No tocante ao número de aplicativos instalados, usuários do Japão, dos Estados Unidos e da Coreia do Sul ultrapassaram mais de 100 programas instalados. A média de apps usados, contudo, ficou entre 30 e 40. No caso brasileiro, as médias ficaram em pouco mais de 70 aplicativos instalados e pouco mais de 30 utilizados pelos navegadores.

Mercado
O levantamento também mapeou o tamanho do mercado de aplicações móveis. No total, o segmento movimentou US$ 101 bilhões (R$ 378 bilhões). O índice representou um aumento de 75% em relação a 2016. A China representou quase 40% dos gastos mundiais. A ampliação do mercado no país teve ritmo quase dobrado da média mundial, cerca de 140%. Na Coreia do Sul, as vendas aumentaram 80% no mesmo período.

Com grande parte dos apps disponibilizados gratuitamente, o segmento mais dinâmico do mercado é o de jogos eletrônicos. A comercialização desses programas abocanhou 74% do mercado mundial. Contudo, os apps que não são jogos também ganharam espaço, saindo de US$ 3,7 bilhões (R$ 13,89 bilhões) em receitas em 2013 para US$ 19,7 bilhões (R$ 74 bilhões) em 2018.
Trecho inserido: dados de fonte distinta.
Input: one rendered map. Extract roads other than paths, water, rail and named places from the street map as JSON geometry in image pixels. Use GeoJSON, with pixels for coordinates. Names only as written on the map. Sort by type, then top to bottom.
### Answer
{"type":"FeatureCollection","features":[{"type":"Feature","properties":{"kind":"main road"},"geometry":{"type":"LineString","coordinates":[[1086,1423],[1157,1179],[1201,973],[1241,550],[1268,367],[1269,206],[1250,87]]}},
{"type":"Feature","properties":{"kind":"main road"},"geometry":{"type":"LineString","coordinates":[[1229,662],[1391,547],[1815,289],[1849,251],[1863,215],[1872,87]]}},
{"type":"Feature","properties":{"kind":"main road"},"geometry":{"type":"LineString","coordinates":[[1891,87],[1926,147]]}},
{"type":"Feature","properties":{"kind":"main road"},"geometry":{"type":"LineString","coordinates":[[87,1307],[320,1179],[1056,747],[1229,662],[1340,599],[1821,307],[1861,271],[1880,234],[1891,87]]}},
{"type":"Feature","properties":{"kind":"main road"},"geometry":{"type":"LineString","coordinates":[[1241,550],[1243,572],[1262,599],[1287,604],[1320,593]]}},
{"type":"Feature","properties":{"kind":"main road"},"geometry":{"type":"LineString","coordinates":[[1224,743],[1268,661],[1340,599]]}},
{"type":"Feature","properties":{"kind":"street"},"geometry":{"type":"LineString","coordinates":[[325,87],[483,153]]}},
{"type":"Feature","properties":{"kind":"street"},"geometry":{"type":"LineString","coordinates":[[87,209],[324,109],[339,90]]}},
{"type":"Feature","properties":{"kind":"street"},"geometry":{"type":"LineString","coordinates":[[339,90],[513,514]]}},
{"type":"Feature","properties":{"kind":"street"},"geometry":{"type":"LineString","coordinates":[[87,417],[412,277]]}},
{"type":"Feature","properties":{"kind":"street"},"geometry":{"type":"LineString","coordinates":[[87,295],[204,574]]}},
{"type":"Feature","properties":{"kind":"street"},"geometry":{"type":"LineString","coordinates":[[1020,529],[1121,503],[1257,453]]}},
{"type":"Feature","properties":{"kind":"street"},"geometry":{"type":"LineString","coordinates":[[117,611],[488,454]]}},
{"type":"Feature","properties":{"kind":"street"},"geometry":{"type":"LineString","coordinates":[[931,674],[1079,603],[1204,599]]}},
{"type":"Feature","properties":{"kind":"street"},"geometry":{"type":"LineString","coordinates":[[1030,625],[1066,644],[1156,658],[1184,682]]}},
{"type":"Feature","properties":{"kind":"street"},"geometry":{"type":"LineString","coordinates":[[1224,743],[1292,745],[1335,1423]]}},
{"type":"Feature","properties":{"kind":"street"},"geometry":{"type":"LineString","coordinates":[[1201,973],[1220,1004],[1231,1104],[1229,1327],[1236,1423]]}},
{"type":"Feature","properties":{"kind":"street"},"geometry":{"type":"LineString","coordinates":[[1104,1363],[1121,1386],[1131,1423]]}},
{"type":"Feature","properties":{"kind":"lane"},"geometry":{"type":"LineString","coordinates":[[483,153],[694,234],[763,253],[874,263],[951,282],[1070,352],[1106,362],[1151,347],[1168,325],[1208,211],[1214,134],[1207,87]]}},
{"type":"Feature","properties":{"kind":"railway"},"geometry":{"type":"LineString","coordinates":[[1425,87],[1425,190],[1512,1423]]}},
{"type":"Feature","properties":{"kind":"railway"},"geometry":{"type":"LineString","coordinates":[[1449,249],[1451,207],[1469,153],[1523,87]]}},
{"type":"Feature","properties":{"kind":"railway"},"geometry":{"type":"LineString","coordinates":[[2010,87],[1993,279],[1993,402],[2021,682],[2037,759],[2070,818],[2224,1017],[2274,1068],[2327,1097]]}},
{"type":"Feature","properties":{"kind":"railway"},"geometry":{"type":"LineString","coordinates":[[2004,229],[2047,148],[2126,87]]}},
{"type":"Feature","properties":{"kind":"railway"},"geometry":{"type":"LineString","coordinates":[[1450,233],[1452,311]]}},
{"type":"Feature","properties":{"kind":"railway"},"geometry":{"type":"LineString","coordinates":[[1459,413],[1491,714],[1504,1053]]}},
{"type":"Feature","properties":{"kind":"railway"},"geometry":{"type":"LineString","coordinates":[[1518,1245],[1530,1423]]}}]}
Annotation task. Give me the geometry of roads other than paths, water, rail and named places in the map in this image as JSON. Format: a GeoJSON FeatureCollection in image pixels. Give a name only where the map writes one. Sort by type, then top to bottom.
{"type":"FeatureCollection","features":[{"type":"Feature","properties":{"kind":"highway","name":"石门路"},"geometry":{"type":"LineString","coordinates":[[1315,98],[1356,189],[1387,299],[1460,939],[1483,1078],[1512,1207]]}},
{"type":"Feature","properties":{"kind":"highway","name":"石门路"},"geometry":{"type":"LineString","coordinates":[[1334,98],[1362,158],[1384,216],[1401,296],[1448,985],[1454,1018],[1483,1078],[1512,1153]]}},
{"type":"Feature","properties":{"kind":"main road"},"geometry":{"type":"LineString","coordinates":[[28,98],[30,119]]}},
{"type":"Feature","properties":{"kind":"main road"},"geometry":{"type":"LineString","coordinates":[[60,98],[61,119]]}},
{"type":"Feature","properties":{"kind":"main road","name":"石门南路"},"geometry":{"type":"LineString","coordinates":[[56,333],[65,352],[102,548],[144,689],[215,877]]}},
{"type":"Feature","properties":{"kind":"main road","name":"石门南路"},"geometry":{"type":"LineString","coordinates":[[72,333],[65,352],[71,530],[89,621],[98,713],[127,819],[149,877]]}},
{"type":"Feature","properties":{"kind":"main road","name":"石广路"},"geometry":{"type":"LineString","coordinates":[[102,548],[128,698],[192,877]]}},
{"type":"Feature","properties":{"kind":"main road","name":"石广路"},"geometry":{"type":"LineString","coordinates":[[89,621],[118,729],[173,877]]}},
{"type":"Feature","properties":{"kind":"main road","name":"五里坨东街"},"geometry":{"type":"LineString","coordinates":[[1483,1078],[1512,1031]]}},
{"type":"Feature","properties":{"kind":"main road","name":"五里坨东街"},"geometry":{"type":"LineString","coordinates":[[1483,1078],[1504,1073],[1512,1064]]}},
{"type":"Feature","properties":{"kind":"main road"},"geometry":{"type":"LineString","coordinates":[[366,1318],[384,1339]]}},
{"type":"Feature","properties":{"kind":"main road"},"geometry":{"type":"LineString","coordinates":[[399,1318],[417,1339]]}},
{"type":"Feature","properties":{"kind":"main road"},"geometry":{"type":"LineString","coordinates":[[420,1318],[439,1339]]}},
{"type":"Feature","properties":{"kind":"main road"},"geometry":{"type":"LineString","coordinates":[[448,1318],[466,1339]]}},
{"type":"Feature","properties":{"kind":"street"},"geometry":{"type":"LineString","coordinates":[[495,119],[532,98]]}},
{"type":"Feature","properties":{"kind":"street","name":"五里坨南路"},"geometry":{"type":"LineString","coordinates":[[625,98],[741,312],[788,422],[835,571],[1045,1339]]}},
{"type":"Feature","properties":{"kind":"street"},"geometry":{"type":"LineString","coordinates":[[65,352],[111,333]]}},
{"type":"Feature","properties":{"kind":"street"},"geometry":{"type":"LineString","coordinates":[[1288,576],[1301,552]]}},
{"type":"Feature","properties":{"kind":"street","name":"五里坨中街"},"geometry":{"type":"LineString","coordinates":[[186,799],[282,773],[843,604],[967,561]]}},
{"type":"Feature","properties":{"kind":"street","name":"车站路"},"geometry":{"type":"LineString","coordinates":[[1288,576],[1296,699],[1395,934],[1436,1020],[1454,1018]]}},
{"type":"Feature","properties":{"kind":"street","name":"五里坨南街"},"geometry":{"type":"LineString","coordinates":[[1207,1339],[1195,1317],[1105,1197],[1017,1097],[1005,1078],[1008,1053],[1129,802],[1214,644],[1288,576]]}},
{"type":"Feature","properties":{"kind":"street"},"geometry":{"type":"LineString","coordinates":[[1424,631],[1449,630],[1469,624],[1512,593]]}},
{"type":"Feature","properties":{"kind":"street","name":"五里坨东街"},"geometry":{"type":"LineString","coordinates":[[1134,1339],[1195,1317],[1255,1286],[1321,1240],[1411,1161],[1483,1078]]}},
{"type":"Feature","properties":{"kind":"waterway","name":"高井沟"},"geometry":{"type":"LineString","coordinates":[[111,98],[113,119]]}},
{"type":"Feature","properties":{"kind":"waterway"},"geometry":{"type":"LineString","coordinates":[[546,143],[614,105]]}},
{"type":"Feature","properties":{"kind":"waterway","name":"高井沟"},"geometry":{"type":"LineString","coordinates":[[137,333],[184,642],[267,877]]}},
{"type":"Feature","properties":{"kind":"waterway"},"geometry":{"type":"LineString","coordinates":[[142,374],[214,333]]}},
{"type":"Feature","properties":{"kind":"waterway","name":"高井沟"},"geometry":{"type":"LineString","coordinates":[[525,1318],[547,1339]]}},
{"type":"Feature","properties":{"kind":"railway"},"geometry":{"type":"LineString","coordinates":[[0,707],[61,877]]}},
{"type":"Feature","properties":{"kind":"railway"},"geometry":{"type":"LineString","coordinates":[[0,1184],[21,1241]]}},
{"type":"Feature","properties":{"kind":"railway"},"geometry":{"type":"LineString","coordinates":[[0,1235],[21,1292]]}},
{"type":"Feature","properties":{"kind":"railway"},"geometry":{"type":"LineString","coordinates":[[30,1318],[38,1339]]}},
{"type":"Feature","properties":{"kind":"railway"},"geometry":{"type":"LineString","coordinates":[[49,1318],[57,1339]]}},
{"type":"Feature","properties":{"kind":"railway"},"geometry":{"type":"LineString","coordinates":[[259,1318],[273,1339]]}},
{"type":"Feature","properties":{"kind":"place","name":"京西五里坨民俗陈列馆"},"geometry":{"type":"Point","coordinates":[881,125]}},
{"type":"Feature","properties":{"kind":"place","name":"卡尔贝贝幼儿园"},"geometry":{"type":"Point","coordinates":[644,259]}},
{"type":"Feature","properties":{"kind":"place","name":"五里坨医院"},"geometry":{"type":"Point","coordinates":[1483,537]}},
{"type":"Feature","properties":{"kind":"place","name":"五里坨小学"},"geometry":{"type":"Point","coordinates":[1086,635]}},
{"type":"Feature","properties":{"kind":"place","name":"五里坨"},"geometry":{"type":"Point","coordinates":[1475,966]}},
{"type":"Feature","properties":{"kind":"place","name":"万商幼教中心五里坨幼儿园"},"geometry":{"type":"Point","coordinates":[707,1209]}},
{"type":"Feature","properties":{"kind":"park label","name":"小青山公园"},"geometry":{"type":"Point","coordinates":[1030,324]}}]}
Os serviços líderes de mercado foram Netflix, Tinder, Tencent Video, iQIYI e Pandora Music. O 3º e 4º são plataformas de vídeo chinesas, enquanto o 5º é uma empresa que disponibiliza músicas dos Estados Unidos.

Na divisão geográfica, as receitas ficaram concentradas em três grandes polos: China, com 32% dos gastos em empresas sediadas no país; Estados Unidos, com 22% e Japão, com 21%. As cinco maiores empresas do mundo foram a Tencent (China), NetEase (China), Activision Blizzard (Estados Unidos), Bandai Namco (Japão) e Net Marble (Coreia do Sul).